▶ _Exercise instructions_
Rewrite the lines from the first one through the line containing "Answer: on the parked car's own left", replacing "illuminated christmas tree" with "lit christmas tree" and leaving everything else as it is.

▶ _Source information_
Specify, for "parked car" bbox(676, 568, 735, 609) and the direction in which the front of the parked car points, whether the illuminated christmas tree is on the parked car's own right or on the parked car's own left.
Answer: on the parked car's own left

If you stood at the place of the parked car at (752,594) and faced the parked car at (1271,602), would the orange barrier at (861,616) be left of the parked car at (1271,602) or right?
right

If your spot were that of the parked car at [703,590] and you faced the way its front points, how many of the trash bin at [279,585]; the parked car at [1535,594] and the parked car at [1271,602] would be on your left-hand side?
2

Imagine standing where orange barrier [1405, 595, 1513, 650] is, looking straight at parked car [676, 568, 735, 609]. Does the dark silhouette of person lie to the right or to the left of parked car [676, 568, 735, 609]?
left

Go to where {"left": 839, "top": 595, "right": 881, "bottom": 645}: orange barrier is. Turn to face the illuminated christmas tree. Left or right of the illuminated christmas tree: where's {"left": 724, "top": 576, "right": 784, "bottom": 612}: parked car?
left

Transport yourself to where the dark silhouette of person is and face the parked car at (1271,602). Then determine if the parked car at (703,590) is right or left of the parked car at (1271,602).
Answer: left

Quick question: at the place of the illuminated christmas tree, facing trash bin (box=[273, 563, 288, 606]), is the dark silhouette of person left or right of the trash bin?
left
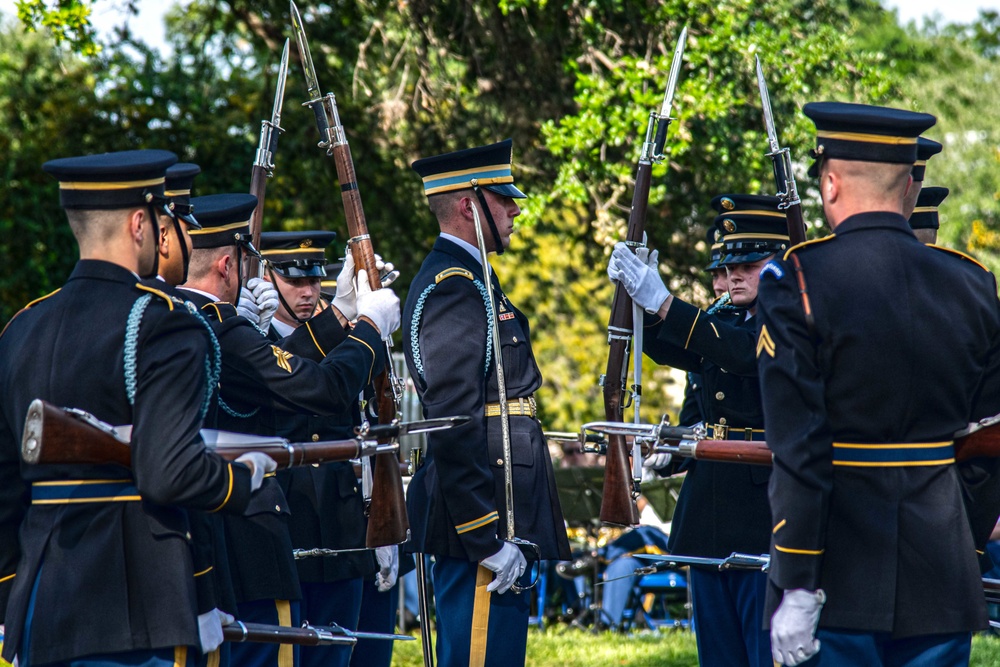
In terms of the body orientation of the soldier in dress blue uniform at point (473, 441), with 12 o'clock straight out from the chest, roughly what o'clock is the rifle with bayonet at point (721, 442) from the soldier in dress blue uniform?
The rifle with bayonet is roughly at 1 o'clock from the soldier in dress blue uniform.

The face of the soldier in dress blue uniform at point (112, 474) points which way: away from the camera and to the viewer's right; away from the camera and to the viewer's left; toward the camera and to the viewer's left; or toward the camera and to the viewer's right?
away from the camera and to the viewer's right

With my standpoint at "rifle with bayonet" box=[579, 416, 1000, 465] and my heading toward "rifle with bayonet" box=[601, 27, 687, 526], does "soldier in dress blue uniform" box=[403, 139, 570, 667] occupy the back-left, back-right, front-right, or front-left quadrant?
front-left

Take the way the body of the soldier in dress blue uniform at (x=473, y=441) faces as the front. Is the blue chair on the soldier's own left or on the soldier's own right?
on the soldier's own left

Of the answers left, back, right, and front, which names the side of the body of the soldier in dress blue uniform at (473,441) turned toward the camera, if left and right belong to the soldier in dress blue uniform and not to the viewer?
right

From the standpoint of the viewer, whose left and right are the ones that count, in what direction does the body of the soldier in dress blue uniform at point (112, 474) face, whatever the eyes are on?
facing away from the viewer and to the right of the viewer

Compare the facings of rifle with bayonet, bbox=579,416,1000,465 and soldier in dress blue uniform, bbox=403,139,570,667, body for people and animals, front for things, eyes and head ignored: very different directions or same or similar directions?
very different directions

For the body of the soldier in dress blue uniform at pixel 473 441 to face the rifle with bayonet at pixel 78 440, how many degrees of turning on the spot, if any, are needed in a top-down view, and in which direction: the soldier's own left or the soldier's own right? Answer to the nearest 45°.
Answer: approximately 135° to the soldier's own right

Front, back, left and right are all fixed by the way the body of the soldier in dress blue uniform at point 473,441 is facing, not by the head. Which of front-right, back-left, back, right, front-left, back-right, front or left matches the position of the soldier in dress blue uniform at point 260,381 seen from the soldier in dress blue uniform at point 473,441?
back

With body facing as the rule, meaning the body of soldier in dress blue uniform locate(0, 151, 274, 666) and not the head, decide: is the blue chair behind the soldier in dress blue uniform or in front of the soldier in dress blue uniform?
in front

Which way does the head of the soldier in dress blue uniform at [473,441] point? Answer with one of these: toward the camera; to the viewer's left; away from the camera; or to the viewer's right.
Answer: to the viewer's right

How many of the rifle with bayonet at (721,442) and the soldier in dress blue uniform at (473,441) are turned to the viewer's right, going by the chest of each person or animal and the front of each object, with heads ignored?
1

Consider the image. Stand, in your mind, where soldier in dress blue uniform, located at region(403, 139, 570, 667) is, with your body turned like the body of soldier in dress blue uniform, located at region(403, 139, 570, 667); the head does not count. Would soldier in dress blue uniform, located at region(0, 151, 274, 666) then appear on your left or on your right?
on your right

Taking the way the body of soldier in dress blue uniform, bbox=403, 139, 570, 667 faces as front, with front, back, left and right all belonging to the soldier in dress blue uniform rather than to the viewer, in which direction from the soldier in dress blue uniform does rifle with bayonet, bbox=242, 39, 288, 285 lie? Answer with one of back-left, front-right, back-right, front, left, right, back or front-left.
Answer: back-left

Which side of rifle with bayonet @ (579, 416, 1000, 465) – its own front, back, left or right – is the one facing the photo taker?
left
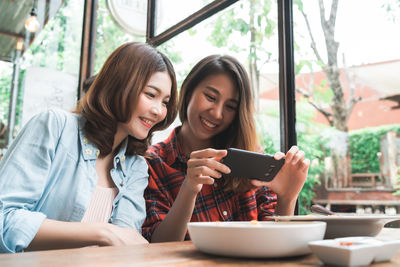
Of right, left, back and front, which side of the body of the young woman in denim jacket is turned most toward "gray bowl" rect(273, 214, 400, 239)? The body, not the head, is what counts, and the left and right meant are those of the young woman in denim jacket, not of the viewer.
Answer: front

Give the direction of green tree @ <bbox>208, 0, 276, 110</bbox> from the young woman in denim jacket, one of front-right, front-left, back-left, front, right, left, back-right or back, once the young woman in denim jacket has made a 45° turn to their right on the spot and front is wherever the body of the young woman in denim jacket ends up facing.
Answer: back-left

▶ _Exercise result_
Specify, for "parked car" bbox(676, 568, 735, 609) and the direction in which the front of the parked car points, whether the lit christmas tree is on the parked car's own right or on the parked car's own left.
Answer: on the parked car's own left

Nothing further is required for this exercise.